Bölümle ilgili okuma yaparken, tabiri caizse çuvallamamak için başlangıçta 'anlaşılır ' olan içerikleri takip etmek aslında meselenin temelini oluşturuyor. Sosyoloji öğrencileri okuma yapmakta zorlanıyor, çünkü yanlış başlangıç okuması tercihlerinden dolayı 'anlaşılamayan' kitaplar ve metinler göz korkutuyor.

Sosyoloji kendine özgü kavram dünyası olmasının yanı sıra diğer bilimlerle de ortak kullandığı, hatta onları kendi anlam dünyasına göre adapte ettiği kavramlarla da büyük bir içerik zenginliği sunuyor. Bu zenginliğin sonucu olarak da kendi konuşma jargonunun etkilenmesine ve mesleki yeni bir dil oluşmasına olanak veriyor. Yanlış okuma tercihlerinde bulunan öğrenciler bu sonsuz kavram denizi karşısında ön yargılar oluşturuyor.

Zaman yönetimi ve akademik yüklerin fazlalığı süreç içerisinde ki motivasyonu olumsuz etkileyebildiği gibi, teorik bilgilerin pratikle bağlantı kurulamaması da bu okuma sürecinin anlamını ve işlevini zorlaştırıp isteksizliğe yol açabiliyor.

Sorunları anladık. Peki bunun için ne yapmalı? Birkaç temel stratejiyle bu sorunu çözmek aslında kolay:

Okuma ve Tartışma Grupları: Arkadaşlarımızla birlikte ortak bir amaç doğrultusunda yaptığımız eylemler bazen tek başına yaptığımızda alacağımız sonuçlardan daha pozitif etkiler oluşturabilir. Ortak bir metin veya kitap belirleyerek, anlatılmak istenenin ne olduğuyla ilgili tartışmalar yapmak bize hem kavrama sürecini hızlandırmakta hem de farklı perspektiflere aşina olma konularında bize fayda sağlayacaktır.

Özetleme: Ana fikirlerin ve önemli kavramların yer aldığı özetler çıkarılabilir. Zaman geçtikçe üzerine eklemeler yaparak ne kadar yol aldığımızı görebiliriz.

Kavram Haritası: Sosyoloji okuması yapmak söz konusuysa eğer, kavramlar olmazsa olmazdır.

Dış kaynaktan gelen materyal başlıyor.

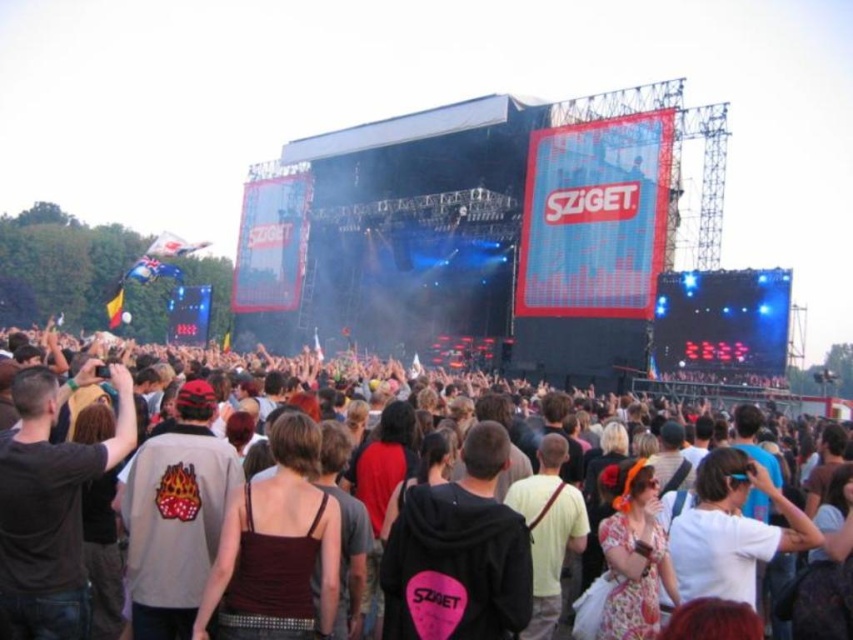
Which is more to the right, brown fabric crowd at center or dark brown fabric tank top at center?

Positioned to the right is brown fabric crowd at center.

Does brown fabric crowd at center have a lesser height compared to dark brown fabric tank top at center?

Incorrect, brown fabric crowd at center's height does not fall short of dark brown fabric tank top at center's.

Who is more distant from viewer, (199, 605) or (267, 509)?

The point (267, 509) is more distant.

At what (x,y) coordinates should I click in order to perform the action: click on brown fabric crowd at center. Please return your answer as a coordinate pair (x, y). The height and width of the screenshot is (640, 853). Looking at the image, I should click on (331, 538).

Kavramlar ve teoriler arasında ki bağlantıları görsel olarak göstermek, ilişki kurmakta zorlandığımız bilgileri daha somut kılar.

Hoca ile İletişim: Zorlayıcı metinler hakkında öğretim üyeleri ile görüşmek, kaynak ve açıklamalar talep etmek kendimize uygun okuma yapabilmek yönünde yardımcı olabilir.

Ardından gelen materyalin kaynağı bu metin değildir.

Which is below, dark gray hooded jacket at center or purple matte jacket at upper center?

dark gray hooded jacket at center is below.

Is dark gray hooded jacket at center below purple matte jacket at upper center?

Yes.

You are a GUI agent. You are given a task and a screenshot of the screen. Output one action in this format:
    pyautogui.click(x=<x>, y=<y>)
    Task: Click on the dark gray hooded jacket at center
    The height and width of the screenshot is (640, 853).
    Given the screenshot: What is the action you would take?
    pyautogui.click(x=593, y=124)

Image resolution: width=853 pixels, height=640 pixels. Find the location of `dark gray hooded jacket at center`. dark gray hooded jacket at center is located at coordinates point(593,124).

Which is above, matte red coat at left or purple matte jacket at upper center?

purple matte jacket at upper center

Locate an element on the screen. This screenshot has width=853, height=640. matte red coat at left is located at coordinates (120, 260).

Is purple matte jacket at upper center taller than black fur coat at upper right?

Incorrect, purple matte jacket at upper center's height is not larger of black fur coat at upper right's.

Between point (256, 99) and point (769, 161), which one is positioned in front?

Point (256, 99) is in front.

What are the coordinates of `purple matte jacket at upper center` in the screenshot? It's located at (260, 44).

İlgi Alanları: Sosyolojinin birçok alt dalı vardır. Bunlardan ilginizi çeken başlıkları belirleyerek başlangıç yapabilirsiniz. Örneğin, hukuk ve suç, kültür, eğitim, toplumsal cinsiyet gibi. İlgi alanımıza giren bir alt dal ile sosyolojiyi ilişkilendirerek okuma yapmaya başlamak motivasyonumuzu artırır.

Kısa ve Pratik Okuma: Uzun metinlerle yola çıkmak yerine kısa makaleler ,kitapçıklar okuyarak sosyolojinin temel kavramlarını ve anlam dünyasını öğrenmeye çalışabiliriz.

Hedef Belirlemek: Haftalık ya da aylık olarak planlamalar yapabiliriz. Örneğin, haftada bir gün sosyolojik makale okumak, ayda en az 1 kitap okuması yapmak gibi.

İşitsel & Görsel Kaynaklar: Podcast'ler, YouTube kanalları ve belgeseller okuma sürecimizde elde ettiğimiz teorik bilgileri görsel ve işitsel olarak daha anlamlı kılar.